Tal vez por eso, este enero hubo una cola frente a la casa para llevarse de recuerdo un pedazo de mampostería, un ladrillo de la demolición violenta, a pala mecánica, de la Casa Bradbury. El 10265 de Cheviot Drive resultó ser uno de los más de 1700 permisos de demolición de casas anteriores a 1960 que se emitieron en Los Angeles el año pasado. De nada sirvió la oposición de los patrimonialistas locales, la fama del lugar y la bronca de los vecinos. Los Angeles está viviendo un muy peculiar boom inmobiliario que afecta sus zonas históricas residenciales.

Quien haya visitado esa ciudad entenderá por qué los locales dicen que no es una ciudad sino un sprawl, una extensión. El insulto define la rara forma física de la ciudad, que se define como una sucesión de zonas residenciales que recorre toda la escala social, alternada con áreas fabriles y de servicios, y lugares indefinibles con megatiendas y estaciones de servicio. Los Angeles, por ejemplo, no tiene un centro, y prácticamente el único lugar donde se ve a alguien caminando es en la célebre y carísima Rodeo Drive.

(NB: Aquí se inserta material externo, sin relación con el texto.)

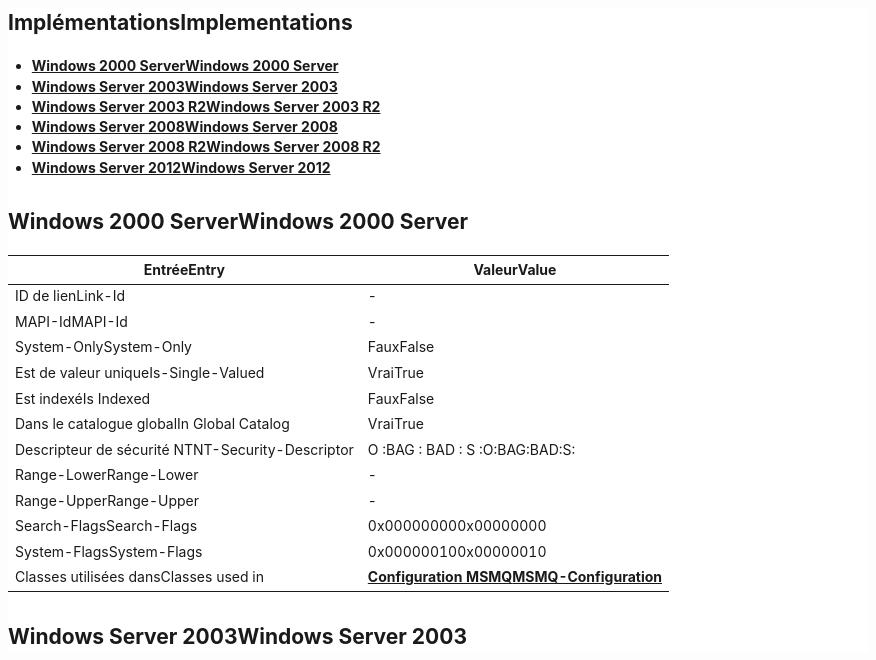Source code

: 

## <a name="implementations"></a><span data-ttu-id="0811d-122">Implémentations</span><span class="sxs-lookup"><span data-stu-id="0811d-122">Implementations</span></span>

-   [<span data-ttu-id="0811d-123">**Windows 2000 Server**</span><span class="sxs-lookup"><span data-stu-id="0811d-123">**Windows 2000 Server**</span></span>](#windows-2000-server)
-   [<span data-ttu-id="0811d-124">**Windows Server 2003**</span><span class="sxs-lookup"><span data-stu-id="0811d-124">**Windows Server 2003**</span></span>](#windows-server-2003)
-   [<span data-ttu-id="0811d-125">**Windows Server 2003 R2**</span><span class="sxs-lookup"><span data-stu-id="0811d-125">**Windows Server 2003 R2**</span></span>](#windows-server-2003-r2)
-   [<span data-ttu-id="0811d-126">**Windows Server 2008**</span><span class="sxs-lookup"><span data-stu-id="0811d-126">**Windows Server 2008**</span></span>](#windows-server-2008)
-   [<span data-ttu-id="0811d-127">**Windows Server 2008 R2**</span><span class="sxs-lookup"><span data-stu-id="0811d-127">**Windows Server 2008 R2**</span></span>](#windows-server-2008-r2)
-   [<span data-ttu-id="0811d-128">**Windows Server 2012**</span><span class="sxs-lookup"><span data-stu-id="0811d-128">**Windows Server 2012**</span></span>](#windows-server-2012)

## <a name="windows-2000-server"></a><span data-ttu-id="0811d-129">Windows 2000 Server</span><span class="sxs-lookup"><span data-stu-id="0811d-129">Windows 2000 Server</span></span>



| <span data-ttu-id="0811d-130">Entrée</span><span class="sxs-lookup"><span data-stu-id="0811d-130">Entry</span></span> | <span data-ttu-id="0811d-131">Valeur</span><span class="sxs-lookup"><span data-stu-id="0811d-131">Value</span></span> |
|------------------------|--------------------------------------------------------------|
| <span data-ttu-id="0811d-132">ID de lien</span><span class="sxs-lookup"><span data-stu-id="0811d-132">Link-Id</span></span>                | \-                                                           |
| <span data-ttu-id="0811d-133">MAPI-Id</span><span class="sxs-lookup"><span data-stu-id="0811d-133">MAPI-Id</span></span>                | \-                                                           |
| <span data-ttu-id="0811d-134">System-Only</span><span class="sxs-lookup"><span data-stu-id="0811d-134">System-Only</span></span>            | <span data-ttu-id="0811d-135">Faux</span><span class="sxs-lookup"><span data-stu-id="0811d-135">False</span></span>                                                        |
| <span data-ttu-id="0811d-136">Est de valeur unique</span><span class="sxs-lookup"><span data-stu-id="0811d-136">Is-Single-Valued</span></span>       | <span data-ttu-id="0811d-137">Vrai</span><span class="sxs-lookup"><span data-stu-id="0811d-137">True</span></span>                                                         |
| <span data-ttu-id="0811d-138">Est indexé</span><span class="sxs-lookup"><span data-stu-id="0811d-138">Is Indexed</span></span>             | <span data-ttu-id="0811d-139">Faux</span><span class="sxs-lookup"><span data-stu-id="0811d-139">False</span></span>                                                        |
| <span data-ttu-id="0811d-140">Dans le catalogue global</span><span class="sxs-lookup"><span data-stu-id="0811d-140">In Global Catalog</span></span>      | <span data-ttu-id="0811d-141">Vrai</span><span class="sxs-lookup"><span data-stu-id="0811d-141">True</span></span>                                                         |
| <span data-ttu-id="0811d-142">Descripteur de sécurité NT</span><span class="sxs-lookup"><span data-stu-id="0811d-142">NT-Security-Descriptor</span></span> | <span data-ttu-id="0811d-143">O :BAG : BAD : S :</span><span class="sxs-lookup"><span data-stu-id="0811d-143">O:BAG:BAD:S:</span></span>                                                 |
| <span data-ttu-id="0811d-144">Range-Lower</span><span class="sxs-lookup"><span data-stu-id="0811d-144">Range-Lower</span></span>            | \-                                                           |
| <span data-ttu-id="0811d-145">Range-Upper</span><span class="sxs-lookup"><span data-stu-id="0811d-145">Range-Upper</span></span>            | \-                                                           |
| <span data-ttu-id="0811d-146">Search-Flags</span><span class="sxs-lookup"><span data-stu-id="0811d-146">Search-Flags</span></span>           | <span data-ttu-id="0811d-147">0x00000000</span><span class="sxs-lookup"><span data-stu-id="0811d-147">0x00000000</span></span>                                                   |
| <span data-ttu-id="0811d-148">System-Flags</span><span class="sxs-lookup"><span data-stu-id="0811d-148">System-Flags</span></span>           | <span data-ttu-id="0811d-149">0x00000010</span><span class="sxs-lookup"><span data-stu-id="0811d-149">0x00000010</span></span>                                                   |
| <span data-ttu-id="0811d-150">Classes utilisées dans</span><span class="sxs-lookup"><span data-stu-id="0811d-150">Classes used in</span></span>        | [<span data-ttu-id="0811d-151">**Configuration MSMQ**</span><span class="sxs-lookup"><span data-stu-id="0811d-151">**MSMQ-Configuration**</span></span>](c-msmqconfiguration.md)<br/> |



## <a name="windows-server-2003"></a><span data-ttu-id="0811d-152">Windows Server 2003</span><span class="sxs-lookup"><span data-stu-id="0811d-152">Windows Server 2003</span></span>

Lo que redime el sprawl angeleño son los barrios residenciales plenos de jardines, que recorren con enorme fantasía y abandono todos los estilos arquitectónicos posibles, en todas las combinaciones posibles. Los Angeles muestra en estos edificios que su industria local es realmente el cine, que muchas casas fueron construidas por escenógrafos y productores que impusieron un estilo muy teatral y efectista, inconfundible. Esta identidad está sufriendo un ataque especulativo muy peculiar.

Resulta que durante la gran burbuja inmobiliaria de principios de este siglo se perdieron cientos y cientos de casas particulares, reemplazadas por edificios multifamiliares o caserones. Para 2008, el Concejo Deliberante local lograba pasar una ley que bajaba alturas y cerraba varios trucos especulativos. Hubo protestas de la industria, pero como ese mismo año se pinchó la burbuja y estalló la recesión, el tema no pasó a mayores. Pero a fines de 2013 se empezaba a notar un nuevo impulso en esto de demoler y volver a construir, tendencia que se consolidó en 2014. Los Angeles sufre un fuerte déficit de vivienda, algo que en la realidad norteamericana simplemente significa valores más altos de propiedad y mucha gente durmiendo en la calle.

Ante tantos millones potenciales, la industria le encontró la vuelta a la legislación restrictiva de 2008. Como en amplias zonas residenciales ahora no se pude subir en altura ni hacer viviendas multifamiliares, se ocupa el terreno completamente. Así, donde había una casa grande y cómoda con jardín delantero y gran jardín atrás, se demuele y se ocupa todo el terreno, de la línea municipal hasta el fondo del terreno, de medianera a medianera, eliminando jardín y patios para hacer terrazas.

Como estos barrios tienen kilómetros de casas con jardín delantero, lo que ocurre es que aparecen “dientes” que bloquean la línea de construcción habitual, avanzando hacia la calle. Para peor, parece que los arquitectos locales se pusieron de acuerdo en que lo que vende ahora es el modernismo más duro y puro, con volúmenes grandes y firmes, cosa de enanizar y patotear a los vecinos de techos a dos aguas. El arquitecto que demolió la Casa Bradbury, el ganador del Prizker Thomas Mayne, es de esa línea dura y orgullosa de serlo, completamente convencido de que el pasado fue simplemente una preparación para la llegada de su genio.

Mientras los patrimonialistas están preparando un proyecto para controlar el FOT de los terrenos, la revista local The Los Angeles Review of Books publicó un obituario para la casa, explicando que la despiden sus parientes las casas de Carl Sandburg, Mark Twain, Robert Frost, Louise May Alcott, Emily Dickinson y William Faulkner, entre otras. La razón del chiste es que todas esas casas de grandes escritores son museos. Los objetos y papeles de Bradbury fueron salvados por una fundación que lleva su nombre pero no tuvo interés en su casa.